The best protein purification protocol depends not only on the protein being purified but also on many other factors such as the cell used to express the recombinant protein (e.g., prokaryotic versus eukaryotic cells). Escherichia coli remains the first choice of many researchers for producing recombinant proteins due to ease of use, rapid cell growth and low cost of culturing. Proteins expressed in E. coli can be purified in relatively high quantities, but these proteins, especially eukaryotic proteins, may not exhibit proper protein activity or folding. Cultured mammalian cells might offer a better option for producing properly folded and functional mammalian proteins with appropriate post-translational modifications (Geisse et al. 1996). However, the low expression levels of recombinant proteins in cultured mammalian cells presents a challenge for their purification. As a result, attaining satisfactory yield and purity depends on highly selective and efficient capture of these proteins from the crude cell lysates.
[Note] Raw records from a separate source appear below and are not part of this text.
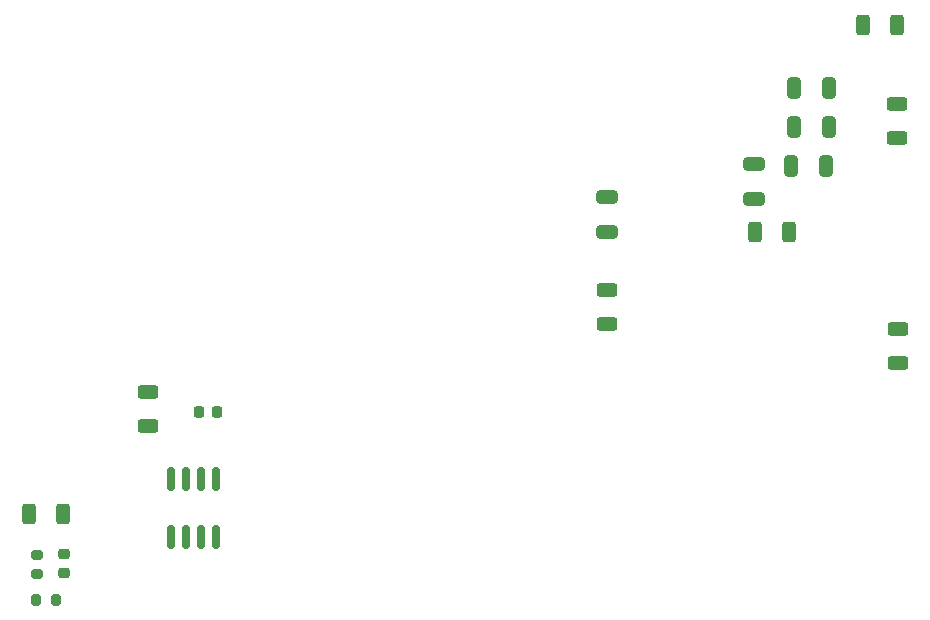
<source format=gbr>
%TF.GenerationSoftware,KiCad,Pcbnew,(6.0.10)*%
%TF.CreationDate,2023-01-04T09:35:26+03:00*%
%TF.ProjectId,ee463_project,65653436-335f-4707-926f-6a6563742e6b,rev?*%
%TF.SameCoordinates,Original*%
%TF.FileFunction,Paste,Top*%
%TF.FilePolarity,Positive*%
%FSLAX46Y46*%
G04 Gerber Fmt 4.6, Leading zero omitted, Abs format (unit mm)*
G04 Created by KiCad (PCBNEW (6.0.10)) date 2023-01-04 09:35:26*
%MOMM*%
%LPD*%
G01*
G04 APERTURE LIST*
G04 Aperture macros list*
%AMRoundRect*
0 Rectangle with rounded corners*
0 $1 Rounding radius*
0 $2 $3 $4 $5 $6 $7 $8 $9 X,Y pos of 4 corners*
0 Add a 4 corners polygon primitive as box body*
4,1,4,$2,$3,$4,$5,$6,$7,$8,$9,$2,$3,0*
0 Add four circle primitives for the rounded corners*
1,1,$1+$1,$2,$3*
1,1,$1+$1,$4,$5*
1,1,$1+$1,$6,$7*
1,1,$1+$1,$8,$9*
0 Add four rect primitives between the rounded corners*
20,1,$1+$1,$2,$3,$4,$5,0*
20,1,$1+$1,$4,$5,$6,$7,0*
20,1,$1+$1,$6,$7,$8,$9,0*
20,1,$1+$1,$8,$9,$2,$3,0*%
G04 Aperture macros list end*
%ADD10RoundRect,0.150000X0.150000X-0.825000X0.150000X0.825000X-0.150000X0.825000X-0.150000X-0.825000X0*%
%ADD11RoundRect,0.200000X-0.275000X0.200000X-0.275000X-0.200000X0.275000X-0.200000X0.275000X0.200000X0*%
%ADD12RoundRect,0.250000X-0.625000X0.312500X-0.625000X-0.312500X0.625000X-0.312500X0.625000X0.312500X0*%
%ADD13RoundRect,0.250000X-0.312500X-0.625000X0.312500X-0.625000X0.312500X0.625000X-0.312500X0.625000X0*%
%ADD14RoundRect,0.250000X0.312500X0.625000X-0.312500X0.625000X-0.312500X-0.625000X0.312500X-0.625000X0*%
%ADD15RoundRect,0.200000X0.200000X0.275000X-0.200000X0.275000X-0.200000X-0.275000X0.200000X-0.275000X0*%
%ADD16RoundRect,0.225000X-0.250000X0.225000X-0.250000X-0.225000X0.250000X-0.225000X0.250000X0.225000X0*%
%ADD17RoundRect,0.225000X-0.225000X-0.250000X0.225000X-0.250000X0.225000X0.250000X-0.225000X0.250000X0*%
%ADD18RoundRect,0.250000X0.650000X-0.325000X0.650000X0.325000X-0.650000X0.325000X-0.650000X-0.325000X0*%
%ADD19RoundRect,0.250000X0.325000X0.650000X-0.325000X0.650000X-0.325000X-0.650000X0.325000X-0.650000X0*%
%ADD20RoundRect,0.250000X0.625000X-0.312500X0.625000X0.312500X-0.625000X0.312500X-0.625000X-0.312500X0*%
G04 APERTURE END LIST*
D10*
%TO.C,U3*%
X115443000Y-127707000D03*
X116713000Y-127707000D03*
X117983000Y-127707000D03*
X119253000Y-127707000D03*
X119253000Y-122757000D03*
X117983000Y-122757000D03*
X116713000Y-122757000D03*
X115443000Y-122757000D03*
%TD*%
D11*
%TO.C,R8*%
X104140000Y-129170000D03*
X104140000Y-130820000D03*
%TD*%
D12*
%TO.C,R7*%
X113538000Y-115387500D03*
X113538000Y-118312500D03*
%TD*%
D13*
%TO.C,R6*%
X103439500Y-125740000D03*
X106364500Y-125740000D03*
%TD*%
D12*
%TO.C,R5*%
X152400000Y-106751500D03*
X152400000Y-109676500D03*
%TD*%
D14*
%TO.C,R4*%
X167832500Y-101864000D03*
X164907500Y-101864000D03*
%TD*%
D15*
%TO.C,D3*%
X105727000Y-132980000D03*
X104077000Y-132980000D03*
%TD*%
D16*
%TO.C,C9*%
X106426000Y-129157000D03*
X106426000Y-130707000D03*
%TD*%
D17*
%TO.C,C8*%
X117843000Y-117104000D03*
X119393000Y-117104000D03*
%TD*%
D18*
%TO.C,C7*%
X152400000Y-101815000D03*
X152400000Y-98865000D03*
%TD*%
%TO.C,C6*%
X164846000Y-99021000D03*
X164846000Y-96071000D03*
%TD*%
D19*
%TO.C,C3*%
X170893000Y-96276000D03*
X167943000Y-96276000D03*
%TD*%
%TO.C,C2*%
X171147000Y-89672000D03*
X168197000Y-89672000D03*
%TD*%
%TO.C,C1*%
X171147000Y-92974000D03*
X168197000Y-92974000D03*
%TD*%
D20*
%TO.C,R2*%
X176976500Y-93928500D03*
X176976500Y-91003500D03*
%TD*%
%TO.C,R1*%
X177038000Y-112978500D03*
X177038000Y-110053500D03*
%TD*%
D14*
%TO.C,R3*%
X176976500Y-84338000D03*
X174051500Y-84338000D03*
%TD*%
M02*

</source>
To simplify purification, affinity purification tags can be fused to a recombinant protein of interest (Nilsson et al. 1997). Common fusion tags are polypeptides, small proteins or enzymes added to the N- or C-terminus of a recombinant protein. The biochemical features of different tags influence the stability, solubility and expression of proteins to which they are attached (Stevens et al. 2001). Using expression vectors that include a fusion tag facilitates recombinant protein purification.
Isolation of Protein Complexes
A major objective in proteomics is the elucidation of protein function and organization of the complex networks that are responsible for key cellular processes. Analysis of protein:protein interactions can provide valuable insight into the cell signaling cascades involved in these processes, and analysis of protein:nucleic acid interactions often reveals important information about biological processes such as mRNA regulation, chromosomal remodeling and transcription. For example, transcription factors play an important role in regulating transcription by binding to specific recognition sites on the chromosome, often at a gene’s promoter, and interacting with other proteins in the nucleus. This regulation is required for cell viability, differentiation and growth (Mankan et al. 2009; Gosh et al. 1998).
Analysis of protein:protein interactions often requires straightforward methods for immobilizing proteins on solid surfaces in proper orientations without disrupting protein structure or function. This immobilization must not interfere with the binding capacity and can be achieved through the use of affinity tags. Immobilization of proteins on chips is a popular approach to analyze protein:DNA and protein:protein interactions and identify components of protein complexes (Hall et al. 2004; Hall et al. 2007; Hudson and Snyder, 2006). Functional protein microarrays normally contain full-length functional proteins or protein domains bound to a solid surface. Fluorescently labeled DNA is used to probe the array and identify proteins that bind to the specific probe. Protein microarrays provide a method for high-throughput identification of protein:DNA interactions. Immobilized proteins also can be used in protein pull-down assays to isolate protein binding partners in vivo (mammalian cells) or in vitro. Other downstream applications such as mass spectrometry do not require protein immobilization to identify protein partners and individual components of protein complexes.